* _TASK ITEM_
Every line of the entries below that carries the string "kettle" should be copied.

· · · · ·

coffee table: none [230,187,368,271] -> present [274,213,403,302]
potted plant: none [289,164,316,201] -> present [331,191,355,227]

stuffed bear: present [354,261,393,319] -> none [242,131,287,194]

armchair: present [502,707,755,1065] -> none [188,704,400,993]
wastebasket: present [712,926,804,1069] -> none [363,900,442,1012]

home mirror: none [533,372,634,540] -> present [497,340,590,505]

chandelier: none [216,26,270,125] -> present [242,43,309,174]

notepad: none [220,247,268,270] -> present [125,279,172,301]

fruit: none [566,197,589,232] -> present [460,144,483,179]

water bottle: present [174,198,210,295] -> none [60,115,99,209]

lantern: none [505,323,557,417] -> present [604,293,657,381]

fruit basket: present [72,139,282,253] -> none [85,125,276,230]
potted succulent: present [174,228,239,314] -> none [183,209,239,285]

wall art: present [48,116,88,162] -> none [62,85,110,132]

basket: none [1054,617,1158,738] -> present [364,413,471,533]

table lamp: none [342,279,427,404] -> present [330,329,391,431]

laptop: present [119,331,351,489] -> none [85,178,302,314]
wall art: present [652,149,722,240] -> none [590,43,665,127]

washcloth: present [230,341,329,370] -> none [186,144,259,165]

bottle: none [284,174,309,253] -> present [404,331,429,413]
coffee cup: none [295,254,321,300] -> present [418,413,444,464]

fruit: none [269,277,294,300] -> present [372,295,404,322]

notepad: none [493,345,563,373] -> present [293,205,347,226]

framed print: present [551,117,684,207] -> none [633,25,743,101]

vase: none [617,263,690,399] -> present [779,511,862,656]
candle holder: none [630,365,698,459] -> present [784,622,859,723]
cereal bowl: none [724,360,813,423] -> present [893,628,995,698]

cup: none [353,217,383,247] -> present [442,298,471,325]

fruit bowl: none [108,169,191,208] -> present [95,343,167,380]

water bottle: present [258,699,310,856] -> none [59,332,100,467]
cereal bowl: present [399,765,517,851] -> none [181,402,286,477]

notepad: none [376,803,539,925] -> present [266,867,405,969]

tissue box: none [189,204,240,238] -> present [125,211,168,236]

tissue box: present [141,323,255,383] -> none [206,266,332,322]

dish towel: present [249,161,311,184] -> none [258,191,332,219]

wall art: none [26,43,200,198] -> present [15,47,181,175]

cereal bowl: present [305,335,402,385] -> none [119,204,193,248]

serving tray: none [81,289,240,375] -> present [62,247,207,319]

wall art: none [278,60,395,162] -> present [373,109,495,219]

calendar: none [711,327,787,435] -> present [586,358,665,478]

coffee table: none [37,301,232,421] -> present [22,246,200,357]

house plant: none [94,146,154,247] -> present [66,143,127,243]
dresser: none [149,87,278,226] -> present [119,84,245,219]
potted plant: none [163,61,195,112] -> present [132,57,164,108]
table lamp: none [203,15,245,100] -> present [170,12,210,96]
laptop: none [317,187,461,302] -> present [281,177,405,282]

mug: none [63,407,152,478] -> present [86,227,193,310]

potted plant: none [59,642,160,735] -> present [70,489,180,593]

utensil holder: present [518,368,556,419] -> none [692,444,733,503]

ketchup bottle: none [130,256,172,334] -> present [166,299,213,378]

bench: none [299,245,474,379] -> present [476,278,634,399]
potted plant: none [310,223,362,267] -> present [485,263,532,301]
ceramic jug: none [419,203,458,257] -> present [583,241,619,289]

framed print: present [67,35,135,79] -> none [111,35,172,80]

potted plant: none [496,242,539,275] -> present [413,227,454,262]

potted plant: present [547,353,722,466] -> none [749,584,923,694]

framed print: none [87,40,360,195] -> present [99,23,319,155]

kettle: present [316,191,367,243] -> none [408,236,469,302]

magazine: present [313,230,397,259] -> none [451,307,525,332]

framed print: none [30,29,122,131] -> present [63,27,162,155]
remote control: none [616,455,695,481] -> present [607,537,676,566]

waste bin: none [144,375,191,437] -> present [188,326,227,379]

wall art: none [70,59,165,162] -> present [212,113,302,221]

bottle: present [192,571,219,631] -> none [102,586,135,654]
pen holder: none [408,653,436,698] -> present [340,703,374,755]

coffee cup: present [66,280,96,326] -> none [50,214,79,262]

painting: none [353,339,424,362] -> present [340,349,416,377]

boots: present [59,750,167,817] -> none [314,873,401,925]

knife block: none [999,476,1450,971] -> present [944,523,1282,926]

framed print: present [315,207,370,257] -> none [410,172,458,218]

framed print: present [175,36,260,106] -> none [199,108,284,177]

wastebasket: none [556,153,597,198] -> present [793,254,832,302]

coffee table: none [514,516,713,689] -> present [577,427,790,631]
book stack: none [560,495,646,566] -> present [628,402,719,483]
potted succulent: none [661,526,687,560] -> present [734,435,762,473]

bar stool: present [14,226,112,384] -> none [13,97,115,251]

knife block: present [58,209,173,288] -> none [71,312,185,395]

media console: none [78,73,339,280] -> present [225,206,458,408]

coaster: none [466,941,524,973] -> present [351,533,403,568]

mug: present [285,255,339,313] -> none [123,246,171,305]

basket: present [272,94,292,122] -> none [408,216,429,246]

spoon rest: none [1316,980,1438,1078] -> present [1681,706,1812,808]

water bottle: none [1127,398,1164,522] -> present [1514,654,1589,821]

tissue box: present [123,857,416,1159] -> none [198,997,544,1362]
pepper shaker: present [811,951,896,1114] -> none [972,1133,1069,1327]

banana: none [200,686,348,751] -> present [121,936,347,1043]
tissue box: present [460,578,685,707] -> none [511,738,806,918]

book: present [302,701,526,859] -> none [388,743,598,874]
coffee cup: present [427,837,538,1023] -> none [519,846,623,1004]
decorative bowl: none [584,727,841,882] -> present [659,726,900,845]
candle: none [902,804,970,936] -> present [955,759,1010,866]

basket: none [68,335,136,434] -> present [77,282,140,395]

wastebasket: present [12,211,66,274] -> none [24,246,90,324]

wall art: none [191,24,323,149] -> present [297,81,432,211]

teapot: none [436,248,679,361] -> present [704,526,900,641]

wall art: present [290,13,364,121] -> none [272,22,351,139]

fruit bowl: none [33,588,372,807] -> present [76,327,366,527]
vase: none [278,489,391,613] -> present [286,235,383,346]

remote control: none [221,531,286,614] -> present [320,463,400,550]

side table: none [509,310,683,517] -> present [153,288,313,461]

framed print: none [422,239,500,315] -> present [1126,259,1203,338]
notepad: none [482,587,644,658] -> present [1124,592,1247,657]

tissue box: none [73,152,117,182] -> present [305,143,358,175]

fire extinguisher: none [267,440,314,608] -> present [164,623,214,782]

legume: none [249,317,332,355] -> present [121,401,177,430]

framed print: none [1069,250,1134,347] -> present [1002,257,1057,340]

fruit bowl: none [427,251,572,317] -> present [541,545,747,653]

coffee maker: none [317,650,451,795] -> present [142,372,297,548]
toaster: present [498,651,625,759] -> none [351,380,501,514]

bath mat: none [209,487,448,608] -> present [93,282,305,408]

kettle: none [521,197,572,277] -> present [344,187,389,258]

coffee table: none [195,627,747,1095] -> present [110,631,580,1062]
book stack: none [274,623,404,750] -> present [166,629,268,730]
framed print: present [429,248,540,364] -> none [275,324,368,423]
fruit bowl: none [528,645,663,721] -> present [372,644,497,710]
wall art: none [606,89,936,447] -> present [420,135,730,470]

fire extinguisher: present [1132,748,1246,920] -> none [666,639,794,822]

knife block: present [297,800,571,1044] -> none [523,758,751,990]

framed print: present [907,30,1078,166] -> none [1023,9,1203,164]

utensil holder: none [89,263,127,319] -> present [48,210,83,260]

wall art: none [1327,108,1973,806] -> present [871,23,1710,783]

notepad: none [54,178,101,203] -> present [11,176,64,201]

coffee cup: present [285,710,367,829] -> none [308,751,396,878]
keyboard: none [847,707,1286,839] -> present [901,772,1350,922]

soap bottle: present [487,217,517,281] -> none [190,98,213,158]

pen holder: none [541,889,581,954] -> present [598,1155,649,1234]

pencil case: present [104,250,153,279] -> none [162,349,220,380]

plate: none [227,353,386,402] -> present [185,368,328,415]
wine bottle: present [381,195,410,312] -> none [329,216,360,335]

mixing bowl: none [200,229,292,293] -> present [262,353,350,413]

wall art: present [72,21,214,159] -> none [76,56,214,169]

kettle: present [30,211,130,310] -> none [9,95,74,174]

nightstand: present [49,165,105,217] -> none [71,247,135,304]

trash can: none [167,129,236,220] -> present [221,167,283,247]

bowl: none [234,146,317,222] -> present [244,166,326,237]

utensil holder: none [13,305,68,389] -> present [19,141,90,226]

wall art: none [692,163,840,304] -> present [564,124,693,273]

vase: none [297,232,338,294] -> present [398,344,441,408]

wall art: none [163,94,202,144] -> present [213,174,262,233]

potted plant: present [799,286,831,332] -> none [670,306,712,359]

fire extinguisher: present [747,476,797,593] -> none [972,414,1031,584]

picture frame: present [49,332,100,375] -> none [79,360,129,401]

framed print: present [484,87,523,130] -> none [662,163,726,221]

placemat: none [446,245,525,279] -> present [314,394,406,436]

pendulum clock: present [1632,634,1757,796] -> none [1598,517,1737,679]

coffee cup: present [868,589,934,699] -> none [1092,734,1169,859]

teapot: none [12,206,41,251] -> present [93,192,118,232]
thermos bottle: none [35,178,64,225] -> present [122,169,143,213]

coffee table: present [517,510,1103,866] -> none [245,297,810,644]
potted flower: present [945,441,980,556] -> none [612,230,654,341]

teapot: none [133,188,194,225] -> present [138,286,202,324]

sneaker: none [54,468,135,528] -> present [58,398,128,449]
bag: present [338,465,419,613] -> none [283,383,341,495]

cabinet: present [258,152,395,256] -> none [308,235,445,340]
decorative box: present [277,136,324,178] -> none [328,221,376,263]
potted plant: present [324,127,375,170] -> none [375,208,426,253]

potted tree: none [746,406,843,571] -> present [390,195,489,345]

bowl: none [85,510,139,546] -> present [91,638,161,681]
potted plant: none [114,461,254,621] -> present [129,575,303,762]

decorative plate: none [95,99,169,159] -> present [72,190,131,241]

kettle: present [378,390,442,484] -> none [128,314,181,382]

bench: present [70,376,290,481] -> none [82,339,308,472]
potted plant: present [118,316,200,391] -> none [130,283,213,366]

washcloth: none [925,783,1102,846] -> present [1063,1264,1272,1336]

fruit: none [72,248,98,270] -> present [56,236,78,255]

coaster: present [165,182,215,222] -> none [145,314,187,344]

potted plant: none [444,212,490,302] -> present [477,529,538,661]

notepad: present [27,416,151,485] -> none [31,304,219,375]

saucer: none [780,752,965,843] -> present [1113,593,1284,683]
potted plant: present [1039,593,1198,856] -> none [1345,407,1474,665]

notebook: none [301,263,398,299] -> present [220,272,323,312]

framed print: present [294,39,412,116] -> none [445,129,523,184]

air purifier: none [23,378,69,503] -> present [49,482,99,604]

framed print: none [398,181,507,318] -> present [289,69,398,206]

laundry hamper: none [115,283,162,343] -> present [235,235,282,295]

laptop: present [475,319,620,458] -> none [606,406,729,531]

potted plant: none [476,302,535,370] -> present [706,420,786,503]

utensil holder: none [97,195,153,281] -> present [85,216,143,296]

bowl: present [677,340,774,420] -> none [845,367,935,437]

· · · · ·

* _RESPONSE TO THIS EXERCISE_
kettle: present [316,191,367,243] -> none [408,236,469,302]
kettle: none [521,197,572,277] -> present [344,187,389,258]
kettle: present [30,211,130,310] -> none [9,95,74,174]
kettle: present [378,390,442,484] -> none [128,314,181,382]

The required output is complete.